# BAHAN BACAAN:
Menelisik asal Mula Sunda Wiwitan di Tasikmalaya

Jum'at, 19 Juli 2019 - 05:00 WIB
Menelisik asal Mula Sunda Wiwitan di Tasikmalaya
Menelisik asal Mula Sunda Wiwitan di Tasikmalaya
A A A
Jika selama ini masyarakat Jawa Barat mengenal orang yang masih memegang teguh ajaran "Sunda Wiwitan" adalah sekelompok warga di Kanekes Banten ataupun daerah Cigugur Kuningan, ternyata di Tasikmalaya juga ada. Mereka menghuni suatu kampung dengan sebutan Nagaraherang wilayah Kecamatan Rajapolah, Kabupaten Tasikmalaya.

Sekira 40 Kepala Keluarga masih memegang teguh ajaran Sunda Wiwitan tersebut yang pada Perkemahan dengan misi Kemah Kebhinekaan Pesan Damai Dari Tasikmalaya berbaur dengan kelompok kepercayaan lain.

Kemah yang digelar Forum Bhineka Tunggal Ika (FBTI) Tasikmalaya di Situ Gede pada Sabtu-Minggu, 13-14 Juli 2019 ini menjadi momen penting mereka muncul ke khalayak ramai.

Yang dituakan dalam Kelompok Adat Sunda Wiwitan Tasikmalaya, Ruru Ruhaedi, didampingi Koordinator FBTI, Asep Rizal Asy'ari mengaku bangga bisa diakui di Tasikmalaya. Meski masih kesulitan memasukan pada kolom agama di KTP, tak menyurutkan niat mereka untuk terus menunjukkan kepercayaan yang diyakini.

Menurut Koordinator FBTI, Asep Rizal Asyari terbentuknya komunitas masyarakat adat sunda wiwitan di Tasikmalaya tidak lepas dari peran Pangeran Madrais Sadewa Alibasa Kusuma Wijaya Ningrat asal Cirebon dulu kala.

Melalui buku yang dia terima dari Koordinator Sunda Wiwitan Tasikmalaya, Ruru Ruhaedi bahwa intinya apa yang diyakini sekira 40 Kepala Keluarga di Kampung Nagaraherang Rajapolah serta sebagian di suatu perkampungan di Kecamatan Ciawi menjalani aktivitas seperti adat masyarakat Baduy Kanekes Banten dan Cigugur Kuningan.

Mereka berkeyakinan bahwa kekuasaan tertinggi pada Sang Hyang Keresa (Yang Maha Kuasa) atau Nu Ngersakeun (Yang Menghendaki) atau disebut pula Batara Tunggal sebagai penguasa alam dan yang gaib.

"Meski masih ada yang mengkategorikan Sunda Wiwitan bukan Agama, namun bagi mereka Sunda Wiwitan sesuai maknanya bahwa Wiwitan berarti mula, pertama, asal, pokok, jati. Dengan kata lain, agama yang dianut ialah agama Sunda asli paling pertama," ujarnya.

# PETUNJUK LATIHAN:
[a] Menurut bacaan, di kampung mana penganut Sunda Wiwitan di Tasikmalaya tinggal?
[b] Tulis ulang paragraf bacaan yang diawali "Yang dituakan dalam Kelompok Adat" dengan lebih ringkas tanpa menghilangkan fakta pokoknya.
Item yang menyertai bacaan ini tidak perlu digunakan.

# CUPLIKAN DATA:
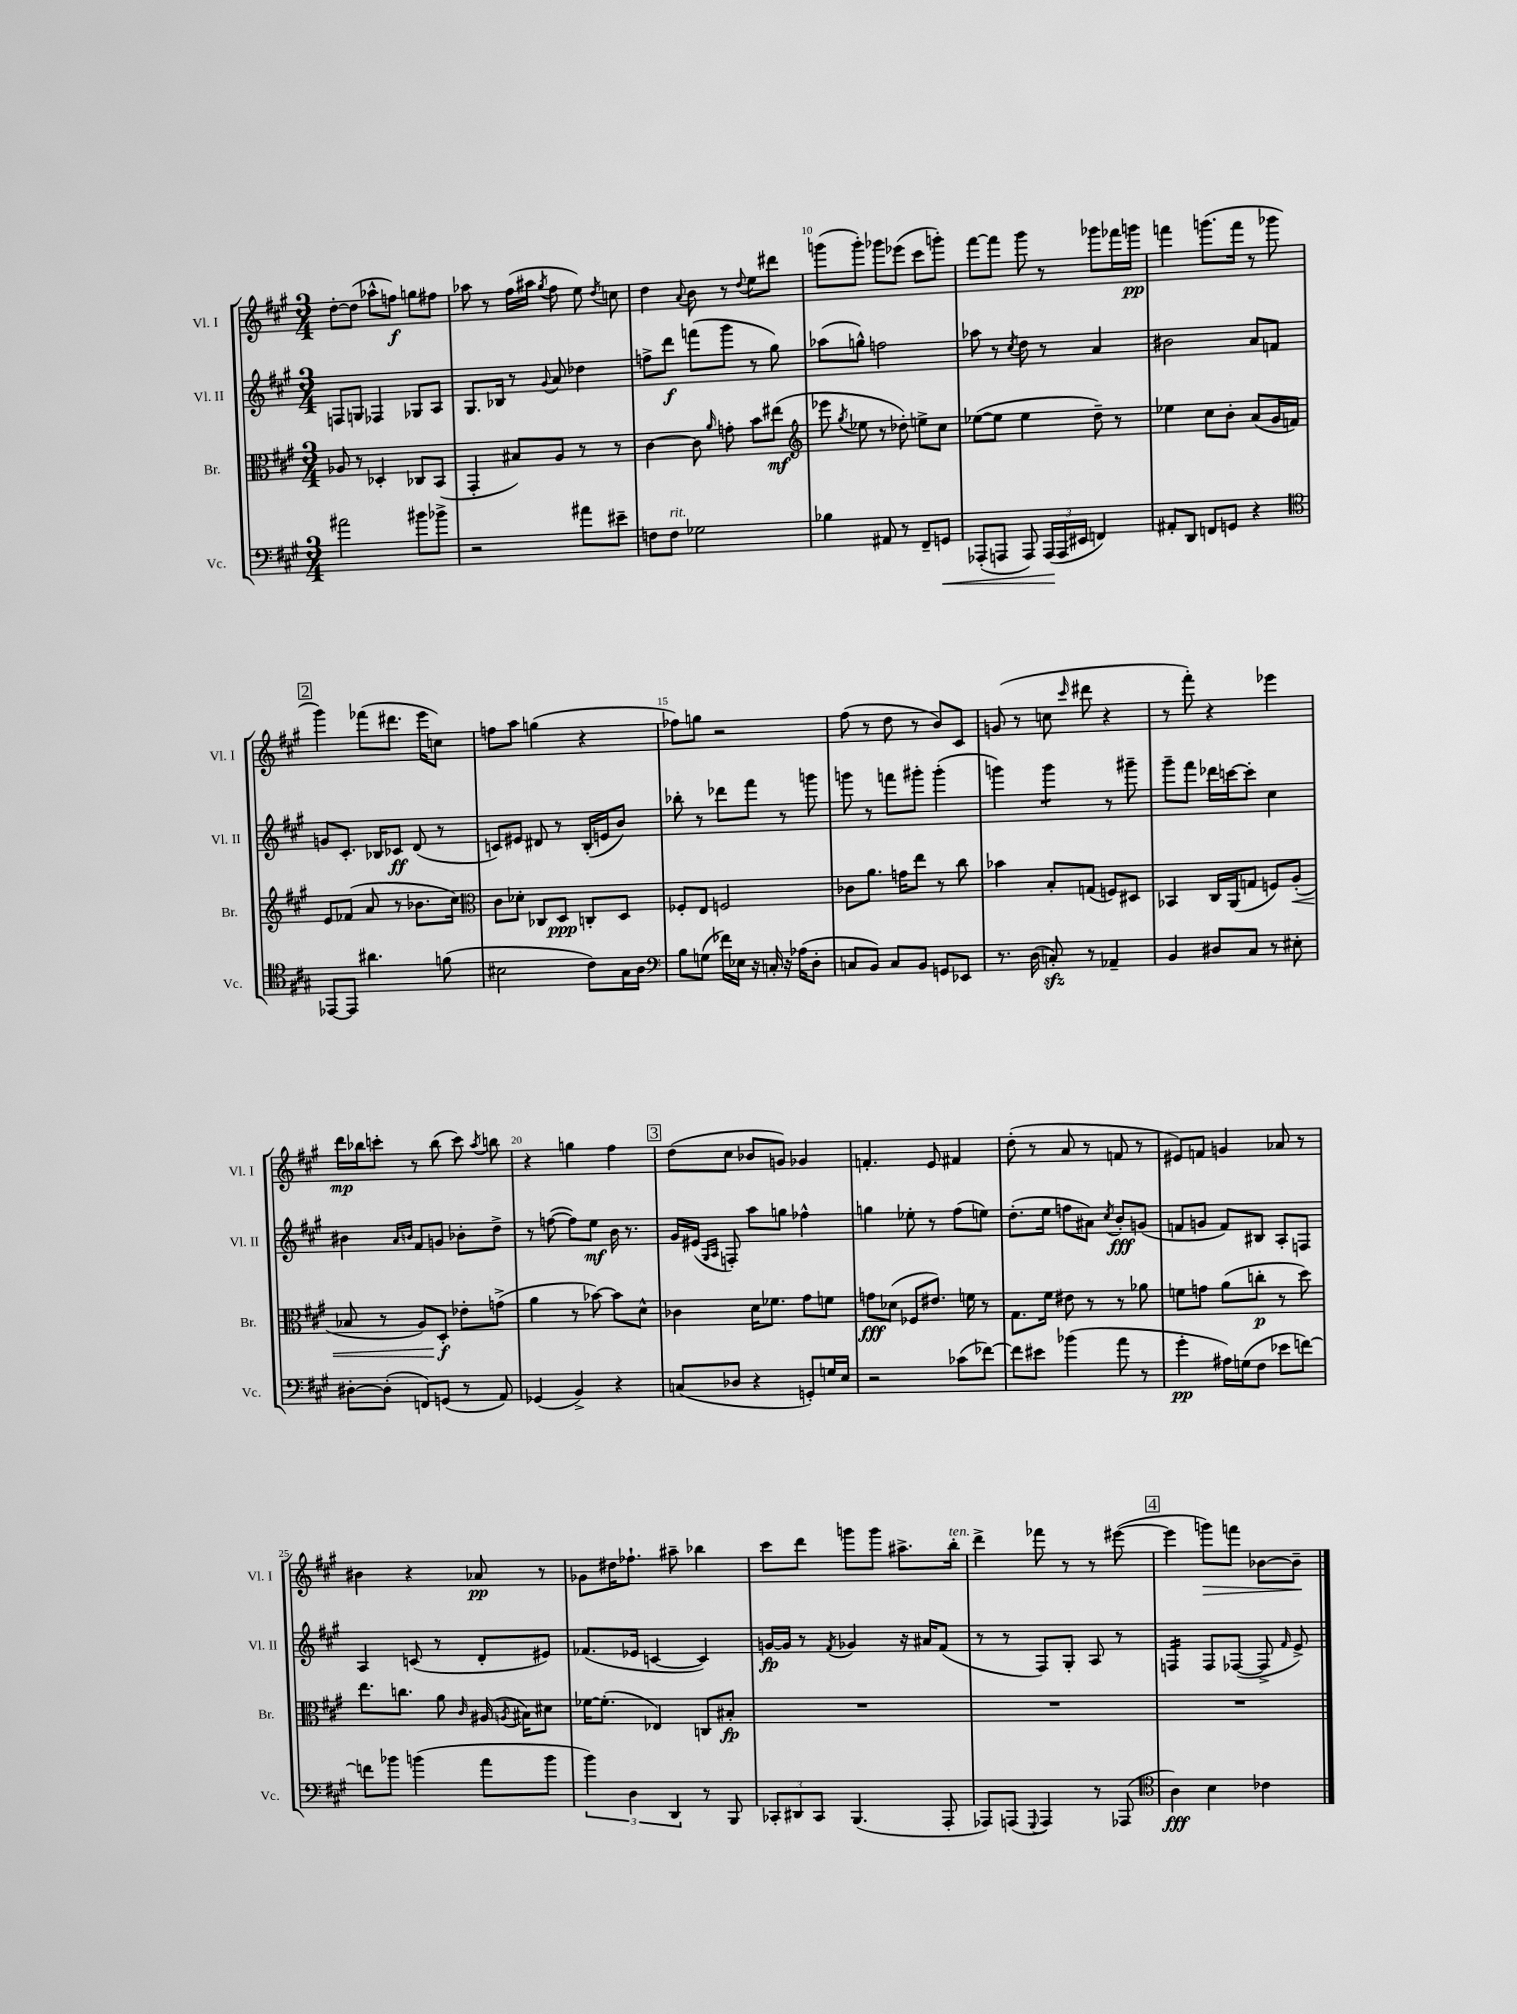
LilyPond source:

<<
\new StaffGroup <<
\new Staff = "s0" \with { instrumentName = "Vl. I" shortInstrumentName = "Vl. I" } {
    \clef treble \key a \major \numericTimeSignature \time 3/4
    \autoBeamOff d''8[~-. d''8]( aes''8[-^ f''8]\f) g''8[ fis''8] |
    aes''8 r8 fis''16[( ais''16] \acciaccatura { gis''8 } fis''8 e''8) \acciaccatura { d''8 } c''8 |
    d''4 \appoggiatura { a'8 } b'8 r8 \appoggiatura { d''8 } e''8[ dis'''8] |
    g'''8[( g'''8]-.) ges'''8[ ees'''8]( cis'''8[ g'''8]-.) |
    fis'''8[~ fis'''8] gis'''8 r8 ges'''8[ fes'''16 g'''16]\pp |
    f'''4 g'''8.[( f'''16] r8 ges'''8 |
    \mark \markup { \box "2" } gis'''4) fes'''8[( dis'''8.] e'''16[ c''8]) |
    f''8[ a''8] g''4( r4 |
    fes''8[) g''8] r2 |
    fis''8( r8 d''8 r8 b'8[) cis'8] |
    g'8( r8 c''8 \grace { cis'''16 } dis'''8 r4 |
    r8 fis'''8-.) r4 ees'''4 |
    d'''16[\mp bes''16 c'''8]-. r8 bes''8( c'''8) \acciaccatura { a''8 } b''8 |
    r4 g''4 fis''4 |
    \mark \markup { \box "3" } d''8[( cis''8] bes'8[ g'8]) ges'4 |
    f'4.-. e'8 fis'4 |
    d''8-.( r8 a'8 r8 f'8 r8 |
    eis'8[) f'8] g'4 aes'8 r8 |
    bis'4 r4 aes'8\pp r8 |
    ges'8[ dis''16 fes''8.]-! ais''8-- bes''4 |
    cis'''8[ d'''8] g'''8[ g'''8] ais''8.[-> b''16]-.^\markup { \italic "ten." } |
    d'''4-> fes'''8 r8 r8 eis'''8~( |
    \mark \markup { \box "4" } eis'''4 g'''8[\>) f'''8] bes'8[~ bes'8]--\! \bar "|." |
}
\new Staff = "s1" \with { instrumentName = "Vl. II" shortInstrumentName = "Vl. II" } {
    \clef treble \key a \major \numericTimeSignature \time 3/4
    \autoBeamOff f8[ g8] fes4 ges8[ a8] |
    gis8.[ bes16] r8 \appoggiatura { gis'8 } a'8 des''4 |
    f''8[-> d'''8]\f f'''8[( gis'''8] r8 gis''8) |
    aes''8[( g''8]-^) f''2 |
    aes''8 r8 \acciaccatura { cis''8 } d''8 r8 a'4 |
    bis'2 a'8[ f'8] |
    \mark \markup { \box "2" } g'8[ cis'8.]-. bes16[ ces'8]\ff d'8( r8 |
    c'8[) eis'8] dis'8 r8 b16[-.( e'16 b'8]) |
    bes''8-. r8 des'''8[ fis'''8] r8 g'''8 |
    g'''8 r8 f'''8[ gis'''8]-. gis'''4-.( |
    g'''4) g'''4:8 r8 gis'''8-- |
    gis'''8[-- fis'''8] des'''16[ c'''16~ c'''8]-. cis''4 |
    bis'4 \grace { a'16[ b'16] } fis'8[ g'8] bes'8[-. d''8]-> |
    r8 f''8~( f''8[) e''8]\mf b'16 r8. |
    \mark \markup { \box "3" } gis'16[ eis'16]( \grace { gis16[ a16] } f8-.) a''8[ g''8] fes''4-^ |
    g''4 ees''8-. r8 fis''8[( e''8]) |
    d''8.[-.( e''16] f''8[ ais'8]) \acciaccatura { cis''8 } b'8[-.\fff g'8]( |
    f'8[ g'8] f'8[) bis8] a8[-. f8] |
    a4 c'8( r8 d'8[-. eis'8]) |
    fes'8.[( ees'16] c'4~ c'4) |
    g'16[~\fp g'16] r8 \acciaccatura { fis'8 } ges'4 r16 ais'16[ fis'8]( |
    r8 r8 fis8[) gis8]-. a8 r8 |
    \mark \markup { \box "4" } f4:16 f8[ fes8]~( fes8-> \grace { fis'16 } e'8->) \bar "|." |
}
\new Staff = "s2" \with { instrumentName = "Br." shortInstrumentName = "Br." } {
    \clef alto \key a \major \numericTimeSignature \time 3/4
    \autoBeamOff aes8 r8 des4-. ces8[ b,8]( |
    gis,4-. bis8[) a8] r8 r8 |
    cis'4~ cis'8 \grace { a'16 } g'8-. b'8[ eis''8]\mf( |
    \clef treble ees'''8 \acciaccatura { gis''8 } ees''8 r8 des''8-.) e''8[-> cis''8] |
    ees''8[~( ees''8] ees''4 d''8--) r8 |
    ees''4 cis''8[ b'8]-. a'8[( gis'16 f'16]) |
    \mark \markup { \box "2" } e'8[ fes'8]( a'8 r8 bes'8.[ cis''16]) |
    \clef alto cis'8[ des'8]-. ces8[ d8]\ppp c8[-. d8] |
    fes8[-. e8] f2 |
    ces'8[ a'8.] g'16[ e''8] r8 cis''8 |
    bes'4 b8[-. g8]( f8[) dis8] |
    bes,4 cis16[ a,16( g8] f8[) a8]-.\<( |
    bes8 r8 a8[) d8]-.\f\! ees'8[-. g'8]->( |
    a'4 r8 bes'8~) bes'8[ d'8]-^ |
    \mark \markup { \box "3" } ces'4 d'16[ fes'8.] gis'8[ f'8] |
    g'8[\fff des'8]( fes8[ eis'8.]) f'16 r8 |
    gis8.[ fis'16] eis'8 r8 r8 aes'8 |
    f'8[ g'8] a'8[( c''8]-.\p r8 d''8) |
    e''8.[ c''8.] a'8 \grace { cis'16 } ais16( \acciaccatura { a8 } bis16[) dis'8] |
    fes'16[~ fes'8.]-.( ees4) c8[ bis8]-.\fp |
    R2. |
    R2. |
    \mark \markup { \box "4" } R2. \bar "|." |
}
\new Staff = "s3" \with { instrumentName = "Vc." shortInstrumentName = "Vc." } {
    \clef bass \key a \major \numericTimeSignature \time 3/4
    \autoBeamOff ais'2 bis'8[ bes'8]-> |
    r2 ais'8[ eis'8]-- |
    f8[ f8]^\markup { \italic "rit." } ges2 |
    bes4 ais,8 r8 fis,8[-- g,8]\< |
    aes,,8[-.( a,,8] a,,8) \tuplet 3/2 { a,,16[\!( a,,16 eis,16] } f,4) |
    ais,8[-. d,8] f,8[ g,8] r4 |
    \mark \markup { \box "2" } \clef tenor ees,8[~ ees,8] ais'4. f'8( |
    bis2 cis'8[) gis16 a16] |
    \clef bass b8[ g8]( fes'16[) ees16] r16 c16-. r16 aes16[( d8]-. |
    c8[ b,8]) c8[ b,8] g,8[ ees,8] |
    r8. d16( c8-.\sfz) r8 aes,4-- |
    b,4 dis8[ cis8] r8 eis8-. |
    dis8[~-. dis8]-.( f,8[) g,8]( r8 a,8) |
    ges,4( b,4->) r4 |
    \mark \markup { \box "3" } c8[( des8] r4 g,8[-.) g16 e16] |
    r2 ces'8[( fes'8]~) |
    fes'8[ eis'8] bes'4( a'8 r8 |
    gis'4-.\pp ais16[) g16( fis8] ees'8[ f'8]~) |
    f'8[ bes'8] b'4( a'8[ b'8] |
    \tuplet 3/2 { b'4) d4 d,4 } r8 b,,8 |
    \tuplet 3/2 { ces,8[-. dis,8 ces,8] } b,,4.( a,,8-. |
    aes,,8[) a,,8]( \appoggiatura { gis,,8 } a,,4) r8 aes,,8( |
    \mark \markup { \box "4" } \clef tenor a4\fff) b4 ces'4 \bar "|." |
}
>>
>>
\layout { \context { \Score currentBarNumber = #7 \override BarNumber.break-visibility = ##(#f #t #t) barNumberVisibility = #(every-nth-bar-number-visible 5) } }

# JAWABAN BERURUTAN:
[a] Di Kampung Nagaraherang, Kecamatan Rajapolah, Kabupaten Tasikmalaya.

[b] Ruru Ruhaedi, sesepuh Kelompok Adat Sunda Wiwitan Tasikmalaya, didampingi Koordinator FBTI Asep Rizal Asy'ari, bangga kelompoknya diakui di Tasikmalaya. Walau masih sulit mencantumkan kepercayaan mereka di kolom agama KTP, mereka tetap menunjukkan keyakinannya.